Genetic Question for Dan

What is the genetic mechanism that controls continuously variable traits (height, bone thickness, pigmentation, etc.) ? I am aware the very simple case in flowers where the presence of normal petal color is determined by two copies of a gene, each of which produce a certain enzyme. A flower can have either zero, one or two copies of this gene, which results in a net production of the pigment enzyme in corresponding amounts of zero, about half-normal, or full-normal. The resulting flower color is then either pure white when there is no enzyme, whiteish-purple for medium enzyme levels, or deep purple when enzyme levels are fully normal. In principle, this is really a three-state set of trait values {0, 1/2, 1}. Although it is possible that environmental factors might cause the ½ level of enzyme to vary between individual flowers, resulting in a smearing out of the medium state in color space, such that the distribution of trait values appears to be a bit more continuous in the population

Is multi-gene encoding of enzyme/hormone levels the only way that continuously variable traits are controlled? What about genes being turned on and off? A single gene turns on and starts producing a certain growth hormone. The creature keeps growing until a certain condition is met, at which point the gene turns off, the hormone levels dwindle, and the creature’s shoe size has reached its maximum value. However, although only one gene encoded the recipe for the growth hormone, there must have been something else that prescribed the “turn off” condition, and that would be what is really responsible for the creature’s terminal value of shoe size. Different individuals with different shoe sizes would have identical growth hormone genes, but would have variation in the genes that encoded their shoe size via this “stop making hormone, my feet are big enough” mechanism. Unfortunately, we are right back to the fundamental question of how is a continuous numeric quantity is encoded by a set of genes. In this example, we would need to understand how the “hormone turn off” mechanism worked, and what knob in this mechanism could be continuously controlled via variation in some set of genes.
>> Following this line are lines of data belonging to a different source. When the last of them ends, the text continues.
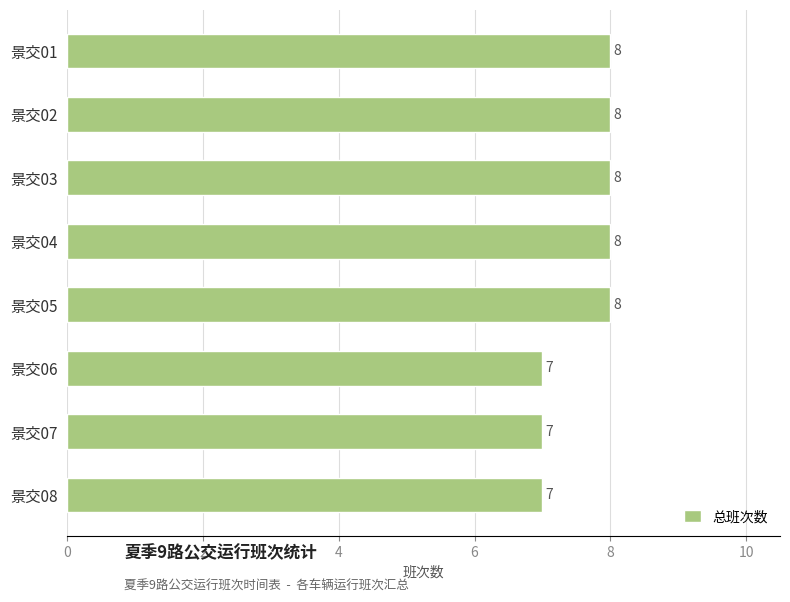

What is the value of the 8th bar from the top?

7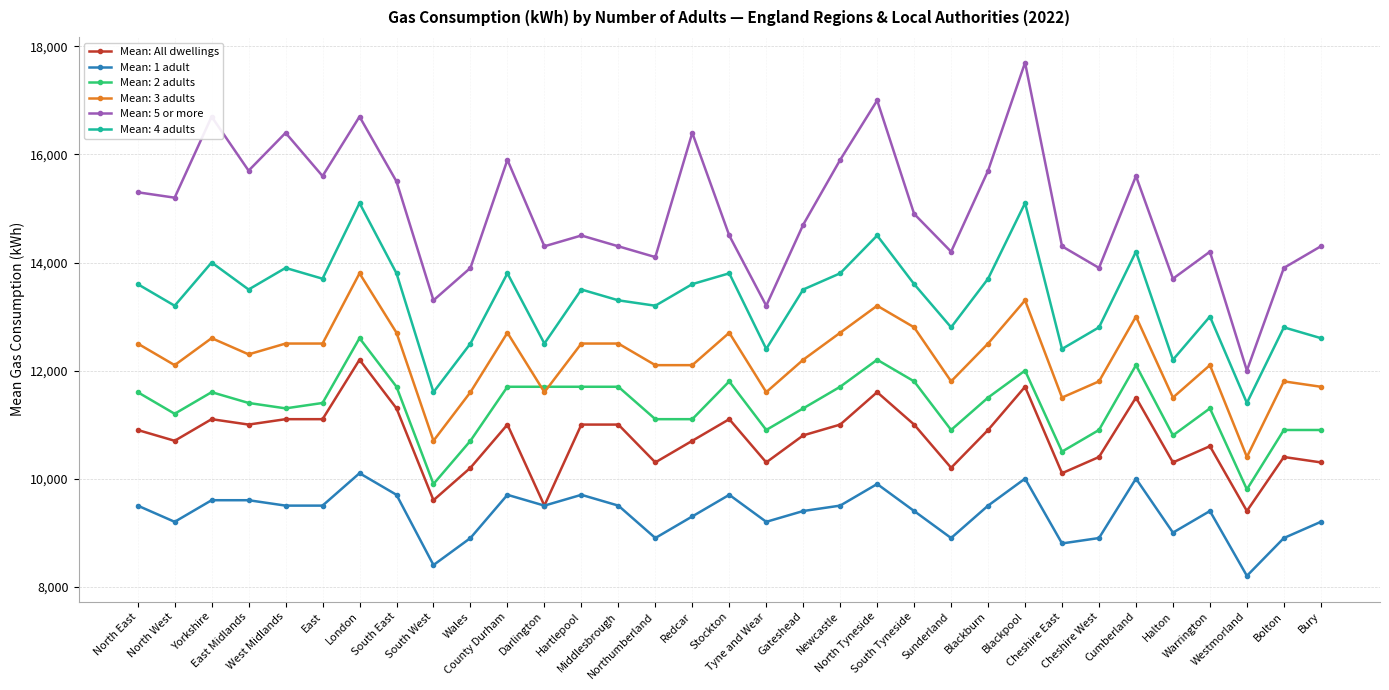

True or false: Mean: 4 adults has more than 2 points higher than both neighbors.

True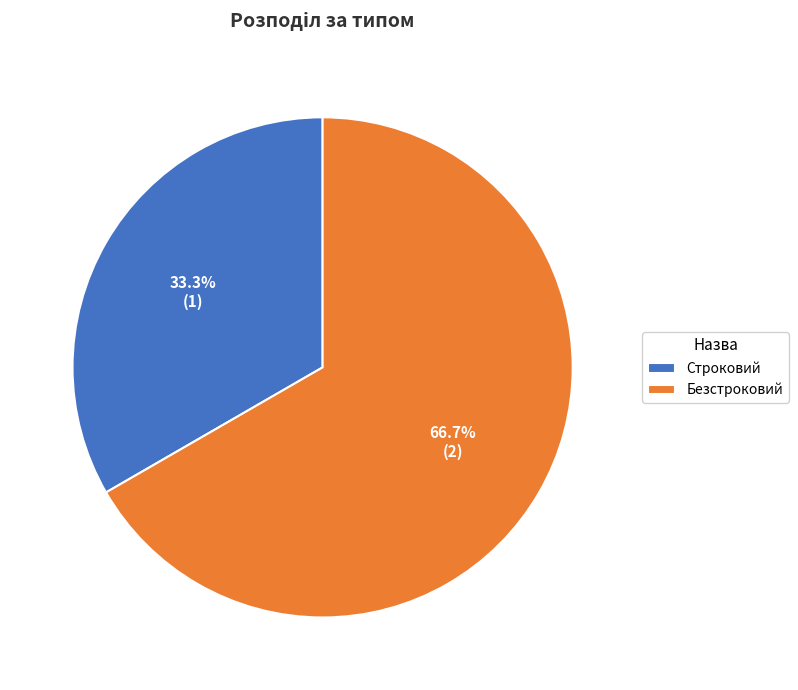

Does Безстроковий account for over 50% of the chart?

Yes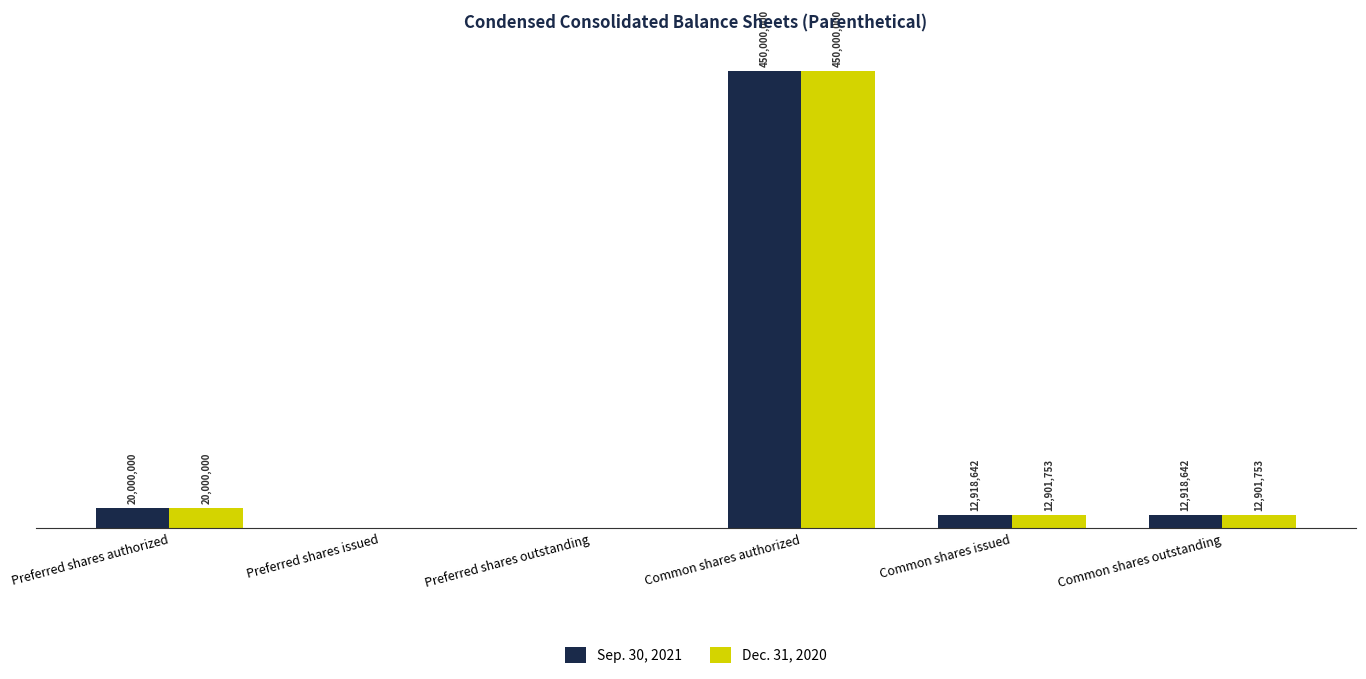

At which category is the sum across all series the highest?

Common shares authorized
When you think about it, just about every little detail in an organism must have some sort of a control like this, since the length, curvature, and density of bones, muscles, organs, are all continuously variable during the growth of the organism. The final shape of each piece must be determined by possibly hundreds of specific dimensions and continuous quantities. How much is currently known about the mechanisms for encoding this information in our genome? If there are any serious flaws in my reasoning, or biological basics, please let me know, as I am very curious to understand this better.